**Task to carry out**
Copy each line of the data below, character for character.

"""

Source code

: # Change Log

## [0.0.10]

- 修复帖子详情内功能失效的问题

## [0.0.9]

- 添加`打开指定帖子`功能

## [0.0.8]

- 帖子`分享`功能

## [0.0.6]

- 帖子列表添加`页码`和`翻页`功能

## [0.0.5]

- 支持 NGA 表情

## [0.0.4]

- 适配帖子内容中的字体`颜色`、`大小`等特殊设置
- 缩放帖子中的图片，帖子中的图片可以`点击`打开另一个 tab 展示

"""

**Answer to this exercise**
Source code

: # Change Log

## [0.0.10]

- 修复帖子详情内功能失效的问题

## [0.0.9]

- 添加`打开指定帖子`功能

## [0.0.8]

- 帖子`分享`功能

## [0.0.6]

- 帖子列表添加`页码`和`翻页`功能

## [0.0.5]

- 支持 NGA 表情

## [0.0.4]

- 适配帖子内容中的字体`颜色`、`大小`等特殊设置
- 缩放帖子中的图片，帖子中的图片可以`点击`打开另一个 tab 展示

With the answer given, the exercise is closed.